There are several limitations of this study. First, we should not ignore the inherent biases of a retrospective study since it is a retrospective, single-center analysis with a limited sample size. Second, the relatively short follow-up time for early lung cancer is another significant limitation. The longest follow-up period was 46 months in the current research. Third, given that our results are exploratory and hypothesis-generating, a larger, multicenter prospective investigation is required to further support them. In the future, it will be important to clarify the fundamental mechanism by which AMC promotes the emergence and development of STAS.
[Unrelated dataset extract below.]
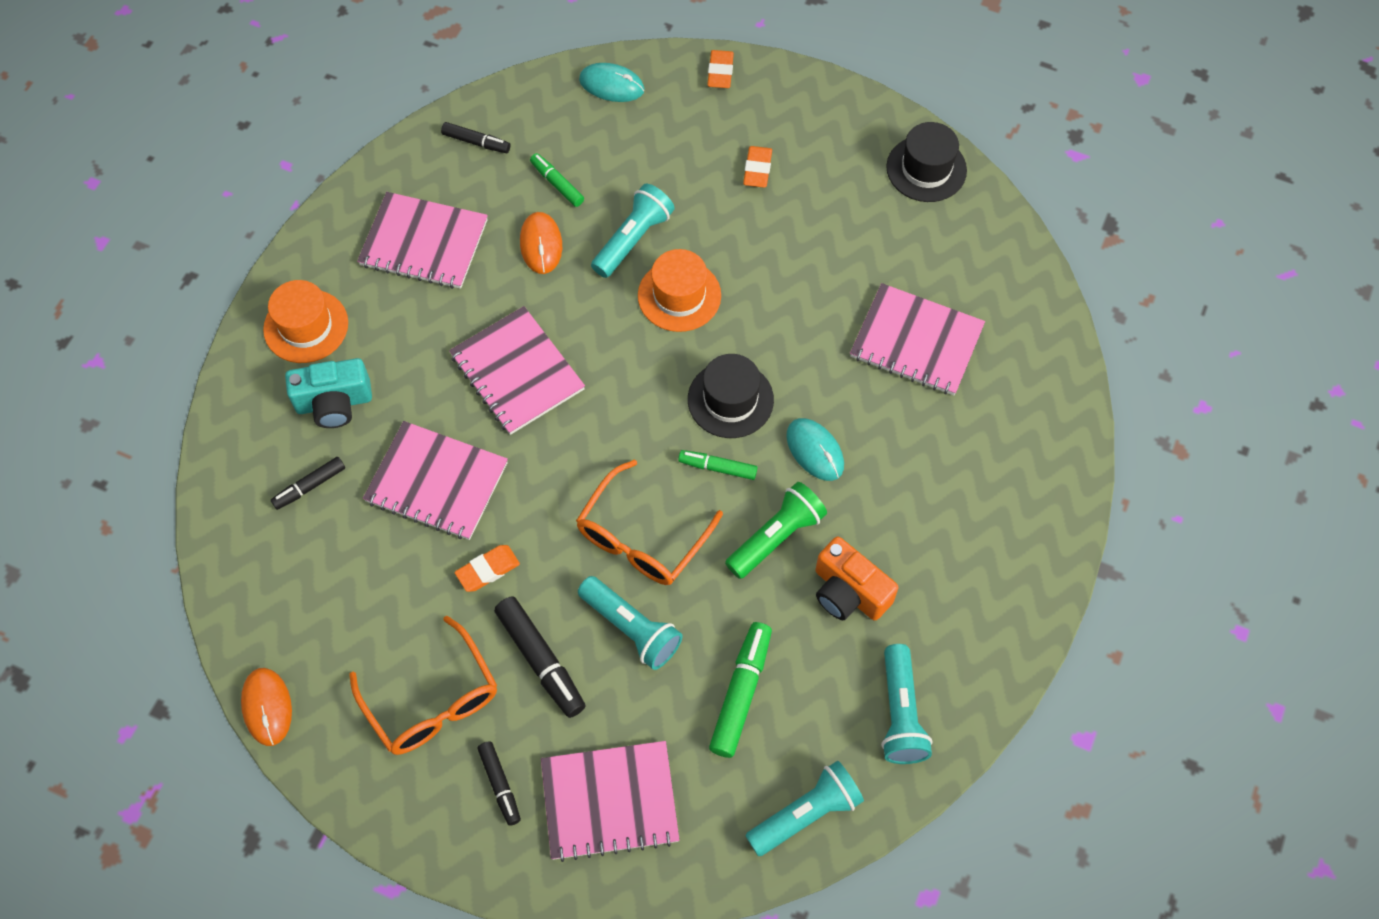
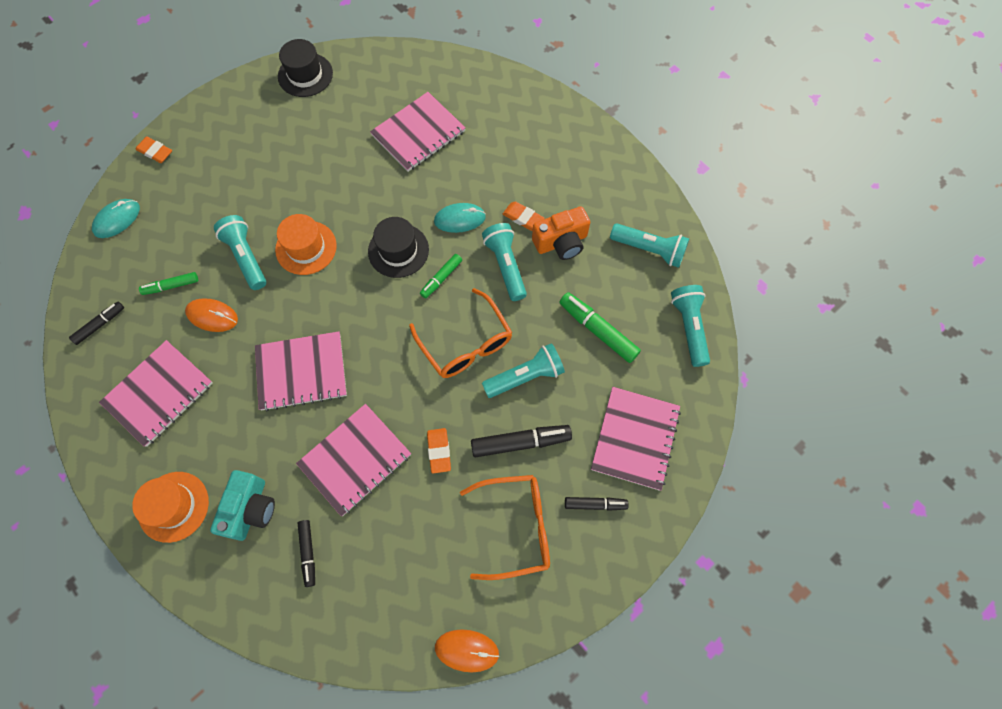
camera: 65 degrees left, 5 degrees up
green flashlight [725,482,827,579] -> turquoise flashlight [482,223,527,301]
orange eraser [743,146,772,188] -> orange eraser moved to [503,202,544,231]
In conclusion, this study comprehensively demonstrated the correlations of preoperative peripheral blood indexes with STAS and survival outcomes in pathological stage I lung ADC. Our findings demonstrated that CEA ≥ 5 µg/L and AMC ≥ 0.38 g/L were independent risk predictors for STAS. For stage I ADC STAS positivity, CEA ≥ 5 µg/L, and AMC ≥ 0.38 G/L were poor prognostic indicators. In particular, STAS was identified as an independent poor factor for RFS and OS in the normal CEA subgroup but not in the elevated CEA subgroup. Elevated CEA levels were recognized as an independent poor factor for RFS and OS in the STAS-negative subpopulation but not in the STAS-positive subpopulation. Thus, after patient subclassification, combining preoperative hematological data with STAS can optimize the prediction of cancer mortality or recurrence.